The Toughest Indian in the World (2001) is one of Sherman Alexie’s collections of short stories.
It comes before his most recent collection (Ten Little Indians) but after The Lone Ranger and Tonto Fistfight in Heaven (which features many of the characters who would later appear in Alexie’s novel Reservation Blues). It is also the first one I read. Unfortunately, I feel like it may not have been the best first choice.
Alexie is a wonderful writer, of whom I am a huge fan. His writings usually revolve around the lives of various Indian (“bow and arrow not dot on the head”) characters and their complicated feelings about the reservation they love while being desperate to get away from it. This collection of stories follows a similar theme.
The thing about short stories is they’re short. Writers only have a limited amount of time to explain everything and to develop characters. I don’t know how other readers feel, but I’m of a mind that I like Alexie better as a novelist because there is more time to get to know his unique characters and understand his (at times) complex plots. I found The Lone Ranger and Tonto Fistfight in Heaven to be more engaging because different stories clearly refer to the same characters–making them more dimensional.
Back to this collection:
As is true with any talented writer, Alexie does have some gems here. “Saint Junior,” “One Good Man,” and “South by Southwest” are especial favorites of this reviewer possibly because these stories most resemble the combination of acerbic humor and gravity common to Alexie’s novels. To take “Saint Junior” as an example: Alexie examines the relationship between a married couple who met at “Saint Junior” university and continue to choose each other every day. In the story, the husband goes to take his SAT’s wearing a traditional dance costume while, later in the story, his wife preserves the tribal tradition of making Salmon mush.
These stories are not passive. If anything, they are visceral. This collection combines elements of magical realism with painfully real moments of sadness and hardship in the lives of Alexie’s modern Indian characters.

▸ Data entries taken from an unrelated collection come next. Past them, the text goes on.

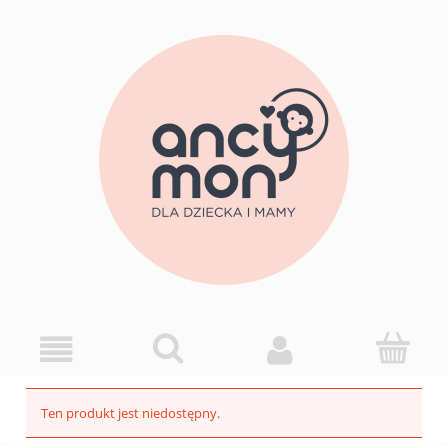
Ten produkt jest niedostępny.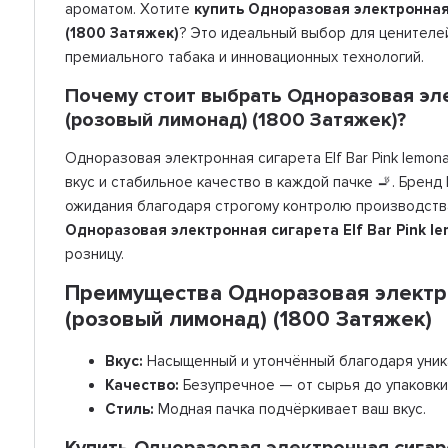
ароматом. Хотите
купить Одноразовая электронная 
(1800 Затяжек)
? Это идеальный выбор для ценителей
премиального табака и инновационных технологий.
Почему стоит выбрать Одноразовая элек
(розовый лимонад) (1800 Затяжек)?
Одноразовая электронная сигарета Elf Bar Pink lemon
вкус и стабильное качество в каждой пачке 🚬. Бренд
ожидания благодаря строгому контролю производства
Одноразовая электронная сигарета Elf Bar Pink l
розницу.
Преимущества Одноразовая электрон
(розовый лимонад) (1800 Затяжек)
Вкус:
Насыщенный и утончённый благодаря уника
Качество:
Безупречное — от сырья до упаковки
Стиль:
Модная пачка подчёркивает ваш вкус.
Купить Одноразовая электронная сигаре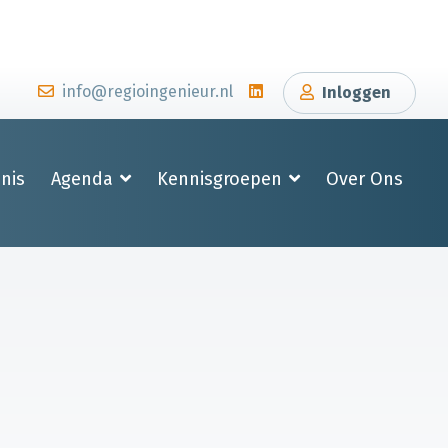
info@regioingenieur.nl
Inloggen
nis
Agenda
Kennisgroepen
Over Ons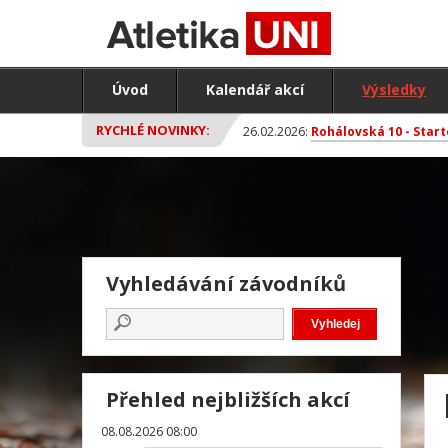
Úvod
Kalendář akcí
Výsledky
RYCHLÉ NOVINKY:
26.02.2026:
Rohálovská 10 - Start
Vyhledávání závodníků
Přehled nejbližších akcí
08.08.2026 08:00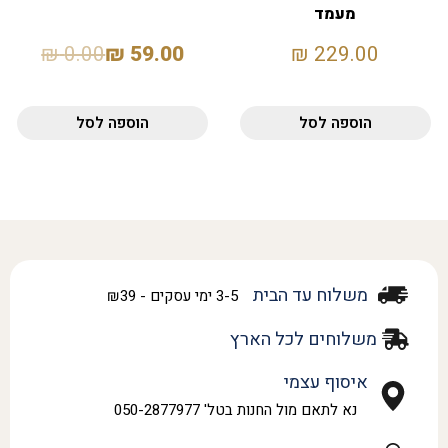
מעמד
₪
0.00
₪
59.00
₪
229.00
הוספה לסל
הוספה לסל
משלוח עד הבית
3-5 ימי עסקים - ₪39
משלוחים לכל הארץ
איסוף עצמי
נא לתאם מול החנות בטל' 050-2877977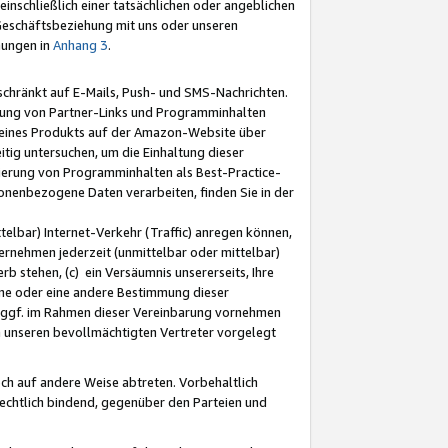
nschließlich einer tatsächlichen oder angeblichen
Geschäftsbeziehung mit uns oder unseren
mungen in
Anhang 3
.
schränkt auf E-Mails, Push- und SMS-Nachrichten.
ellung von Partner-Links und Programminhalten
 eines Produkts auf der Amazon-Website über
tig untersuchen, um die Einhaltung dieser
ntierung von Programminhalten als Best-Practice-
sonenbezogene Daten verarbeiten, finden Sie in der
telbar) Internet-Verkehr (Traffic) anregen können,
rnehmen jederzeit (unmittelbar oder mittelbar)
b stehen, (c) ein Versäumnis unsererseits, Ihre
fene oder eine andere Bestimmung dieser
r ggf. im Rahmen dieser Vereinbarung vornehmen
ch unseren bevollmächtigten Vertreter vorgelegt
ch auf andere Weise abtreten. Vorbehaltlich
rechtlich bindend, gegenüber den Parteien und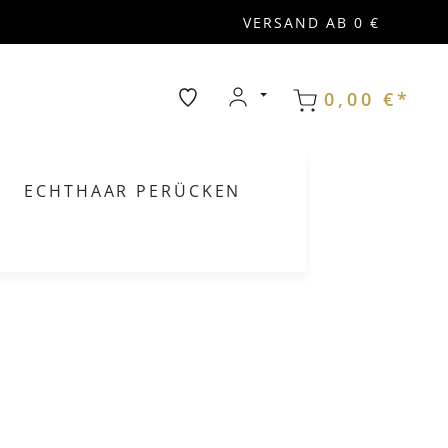
VERSAND AB 0 €
0,00 €*
ECHTHAAR PERÜCKEN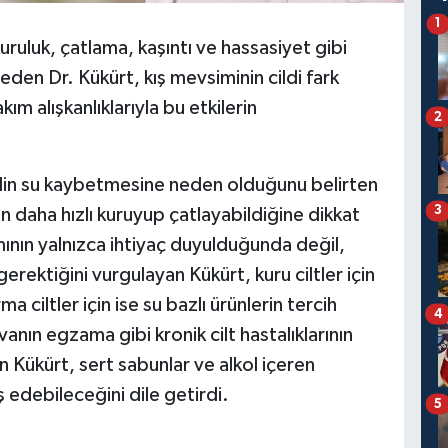
1
kuruluk, çatlama, kaşıntı ve hassasiyet gibi
eden Dr. Kükürt, kış mevsiminin cildi fark
m alışkanlıklarıyla bu etkilerin
2
din su kaybetmesine neden olduğunu belirten
3
ın daha hızlı kuruyup çatlayabildiğine dikkat
mının yalnızca ihtiyaç duyulduğunda değil,
 gerektiğini vurgulayan Kükürt, kuru ciltler için
ma ciltler için ise su bazlı ürünlerin tercih
4
anın egzama gibi kronik cilt hastalıklarının
en Kükürt, sert sabunlar ve alkol içeren
iş edebileceğini dile getirdi.
5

The main problem I saw with this collection is that it remained distractingly distant. Most protagonists go unnamed, sometimes barely described, which makes it difficult to connect with either the characters or their stories. Worse, the stories alternate between nearly absorbing to disturbingly jarring. “The Sin Eaters” hauntingly presents an apocalyptic world where Indians are put through their own kind of Holocaust. This story is angry and, no doubt, important. But by the end it is too angry and too horrific, so that it became a chore to read the remainder of the book for fear of what other catastrophes it might describe.
Any fan of Sherman Alexie’s writing will want to read through The Toughest Indian in the World to get a better sense of Alexie’s work on the whole. That said, readers unfamiliar with Alexie would be better off beginning with one of his novels or perhaps a different story collection.